* **Goal**
Reproduce verbatim the lines of the listing below, starting at the line containing "genus: Salix" and ending at the line containing "genus: Smodicum", with both of those lines included.

Stored data entries
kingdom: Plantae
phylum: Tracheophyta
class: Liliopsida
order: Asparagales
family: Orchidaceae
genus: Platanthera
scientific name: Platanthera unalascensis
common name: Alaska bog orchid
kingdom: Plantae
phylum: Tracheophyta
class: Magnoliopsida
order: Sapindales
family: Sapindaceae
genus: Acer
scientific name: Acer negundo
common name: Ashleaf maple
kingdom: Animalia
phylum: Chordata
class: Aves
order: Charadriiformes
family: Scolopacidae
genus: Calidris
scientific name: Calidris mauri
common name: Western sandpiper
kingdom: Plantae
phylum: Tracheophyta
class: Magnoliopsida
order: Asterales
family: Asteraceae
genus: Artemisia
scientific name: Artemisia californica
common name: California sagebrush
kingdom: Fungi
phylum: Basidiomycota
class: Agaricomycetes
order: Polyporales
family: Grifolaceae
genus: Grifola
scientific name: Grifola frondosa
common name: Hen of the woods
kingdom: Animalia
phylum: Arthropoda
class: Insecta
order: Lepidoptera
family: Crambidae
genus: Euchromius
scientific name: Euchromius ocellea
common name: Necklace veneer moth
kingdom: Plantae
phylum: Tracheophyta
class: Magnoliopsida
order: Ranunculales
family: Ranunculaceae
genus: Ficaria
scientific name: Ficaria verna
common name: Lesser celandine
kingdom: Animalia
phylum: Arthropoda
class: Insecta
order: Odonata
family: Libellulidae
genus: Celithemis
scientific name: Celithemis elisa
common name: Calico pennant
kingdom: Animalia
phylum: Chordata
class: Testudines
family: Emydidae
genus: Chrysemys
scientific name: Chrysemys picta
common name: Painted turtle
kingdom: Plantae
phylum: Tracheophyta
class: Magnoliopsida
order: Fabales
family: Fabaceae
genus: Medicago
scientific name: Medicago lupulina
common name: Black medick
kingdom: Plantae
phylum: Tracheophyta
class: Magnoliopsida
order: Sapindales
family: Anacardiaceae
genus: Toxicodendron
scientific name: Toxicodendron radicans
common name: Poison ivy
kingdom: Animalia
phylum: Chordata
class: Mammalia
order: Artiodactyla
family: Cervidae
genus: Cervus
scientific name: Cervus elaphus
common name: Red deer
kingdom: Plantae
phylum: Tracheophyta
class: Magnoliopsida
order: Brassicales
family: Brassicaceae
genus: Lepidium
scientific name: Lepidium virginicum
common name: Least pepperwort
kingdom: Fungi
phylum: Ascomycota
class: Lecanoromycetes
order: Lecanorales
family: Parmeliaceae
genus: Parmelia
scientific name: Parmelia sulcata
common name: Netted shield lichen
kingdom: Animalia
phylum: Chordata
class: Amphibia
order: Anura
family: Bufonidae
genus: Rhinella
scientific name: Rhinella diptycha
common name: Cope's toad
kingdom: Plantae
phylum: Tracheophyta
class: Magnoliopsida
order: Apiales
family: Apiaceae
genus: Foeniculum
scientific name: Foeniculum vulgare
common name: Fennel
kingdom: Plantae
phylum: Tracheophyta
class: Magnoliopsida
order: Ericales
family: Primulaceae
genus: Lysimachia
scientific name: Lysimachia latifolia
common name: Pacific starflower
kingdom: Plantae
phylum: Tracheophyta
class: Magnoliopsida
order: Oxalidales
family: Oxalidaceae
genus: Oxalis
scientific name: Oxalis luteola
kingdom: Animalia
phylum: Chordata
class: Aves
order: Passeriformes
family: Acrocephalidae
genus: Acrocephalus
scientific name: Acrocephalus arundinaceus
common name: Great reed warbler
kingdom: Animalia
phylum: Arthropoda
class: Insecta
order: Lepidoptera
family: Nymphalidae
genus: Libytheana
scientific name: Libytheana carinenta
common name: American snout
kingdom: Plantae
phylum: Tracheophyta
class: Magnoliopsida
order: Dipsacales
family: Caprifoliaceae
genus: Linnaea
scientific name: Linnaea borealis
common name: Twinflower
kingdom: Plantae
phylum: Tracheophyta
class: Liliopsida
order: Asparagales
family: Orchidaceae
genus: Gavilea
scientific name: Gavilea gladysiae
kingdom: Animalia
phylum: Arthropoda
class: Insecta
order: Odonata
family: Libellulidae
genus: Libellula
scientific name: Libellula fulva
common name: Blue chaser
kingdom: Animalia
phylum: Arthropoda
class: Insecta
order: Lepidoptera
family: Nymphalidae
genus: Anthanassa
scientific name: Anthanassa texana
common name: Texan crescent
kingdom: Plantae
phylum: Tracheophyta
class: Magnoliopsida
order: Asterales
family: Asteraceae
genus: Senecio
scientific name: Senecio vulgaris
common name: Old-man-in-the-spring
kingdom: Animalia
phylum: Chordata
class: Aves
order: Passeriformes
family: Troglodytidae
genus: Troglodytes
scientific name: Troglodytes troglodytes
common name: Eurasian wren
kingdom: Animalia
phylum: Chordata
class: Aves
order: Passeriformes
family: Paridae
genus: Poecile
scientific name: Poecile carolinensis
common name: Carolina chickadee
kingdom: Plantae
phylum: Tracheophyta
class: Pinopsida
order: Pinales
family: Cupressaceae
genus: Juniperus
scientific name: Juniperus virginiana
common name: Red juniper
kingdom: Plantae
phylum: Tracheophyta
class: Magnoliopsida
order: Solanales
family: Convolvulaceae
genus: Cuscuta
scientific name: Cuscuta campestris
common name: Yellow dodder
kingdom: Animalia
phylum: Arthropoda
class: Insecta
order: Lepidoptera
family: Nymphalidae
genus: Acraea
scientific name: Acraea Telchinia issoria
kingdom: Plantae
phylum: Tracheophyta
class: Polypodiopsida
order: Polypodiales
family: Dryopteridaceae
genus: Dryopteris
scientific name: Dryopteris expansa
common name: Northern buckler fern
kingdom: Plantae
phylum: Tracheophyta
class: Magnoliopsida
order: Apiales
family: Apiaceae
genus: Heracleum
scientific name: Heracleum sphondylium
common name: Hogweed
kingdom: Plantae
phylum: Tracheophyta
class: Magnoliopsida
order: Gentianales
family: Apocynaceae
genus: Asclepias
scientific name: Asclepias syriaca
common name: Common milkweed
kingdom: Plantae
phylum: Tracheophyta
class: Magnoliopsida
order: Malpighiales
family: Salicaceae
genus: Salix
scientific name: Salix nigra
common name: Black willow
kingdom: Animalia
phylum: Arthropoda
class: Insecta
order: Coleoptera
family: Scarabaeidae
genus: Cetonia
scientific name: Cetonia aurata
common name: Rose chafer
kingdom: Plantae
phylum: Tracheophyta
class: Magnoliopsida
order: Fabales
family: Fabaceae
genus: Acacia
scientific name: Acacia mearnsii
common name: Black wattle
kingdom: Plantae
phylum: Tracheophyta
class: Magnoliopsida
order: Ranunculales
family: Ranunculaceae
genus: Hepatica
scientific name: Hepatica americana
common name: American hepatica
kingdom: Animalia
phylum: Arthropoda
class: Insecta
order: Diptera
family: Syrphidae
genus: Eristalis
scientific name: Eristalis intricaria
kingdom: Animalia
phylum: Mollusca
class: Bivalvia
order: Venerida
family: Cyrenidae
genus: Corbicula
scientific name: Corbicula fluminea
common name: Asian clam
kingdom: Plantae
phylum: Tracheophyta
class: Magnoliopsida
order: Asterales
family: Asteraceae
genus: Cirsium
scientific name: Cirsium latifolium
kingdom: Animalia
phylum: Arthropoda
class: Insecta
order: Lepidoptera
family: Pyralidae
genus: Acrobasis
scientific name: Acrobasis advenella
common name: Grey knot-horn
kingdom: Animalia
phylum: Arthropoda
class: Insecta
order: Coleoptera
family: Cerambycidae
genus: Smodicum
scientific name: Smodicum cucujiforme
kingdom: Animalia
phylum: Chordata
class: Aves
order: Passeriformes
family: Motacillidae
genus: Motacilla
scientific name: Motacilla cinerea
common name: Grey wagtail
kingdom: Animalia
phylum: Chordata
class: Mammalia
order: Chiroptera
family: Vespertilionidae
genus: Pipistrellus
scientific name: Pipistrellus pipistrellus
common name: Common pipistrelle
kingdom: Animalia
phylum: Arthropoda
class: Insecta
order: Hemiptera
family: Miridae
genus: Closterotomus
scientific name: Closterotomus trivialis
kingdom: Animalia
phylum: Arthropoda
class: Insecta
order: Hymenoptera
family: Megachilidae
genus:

* **Right answer**
genus: Salix
scientific name: Salix nigra
common name: Black willow
kingdom: Animalia
phylum: Arthropoda
class: Insecta
order: Coleoptera
family: Scarabaeidae
genus: Cetonia
scientific name: Cetonia aurata
common name: Rose chafer
kingdom: Plantae
phylum: Tracheophyta
class: Magnoliopsida
order: Fabales
family: Fabaceae
genus: Acacia
scientific name: Acacia mearnsii
common name: Black wattle
kingdom: Plantae
phylum: Tracheophyta
class: Magnoliopsida
order: Ranunculales
family: Ranunculaceae
genus: Hepatica
scientific name: Hepatica americana
common name: American hepatica
kingdom: Animalia
phylum: Arthropoda
class: Insecta
order: Diptera
family: Syrphidae
genus: Eristalis
scientific name: Eristalis intricaria
kingdom: Animalia
phylum: Mollusca
class: Bivalvia
order: Venerida
family: Cyrenidae
genus: Corbicula
scientific name: Corbicula fluminea
common name: Asian clam
kingdom: Plantae
phylum: Tracheophyta
class: Magnoliopsida
order: Asterales
family: Asteraceae
genus: Cirsium
scientific name: Cirsium latifolium
kingdom: Animalia
phylum: Arthropoda
class: Insecta
order: Lepidoptera
family: Pyralidae
genus: Acrobasis
scientific name: Acrobasis advenella
common name: Grey knot-horn
kingdom: Animalia
phylum: Arthropoda
class: Insecta
order: Coleoptera
family: Cerambycidae
genus: Smodicum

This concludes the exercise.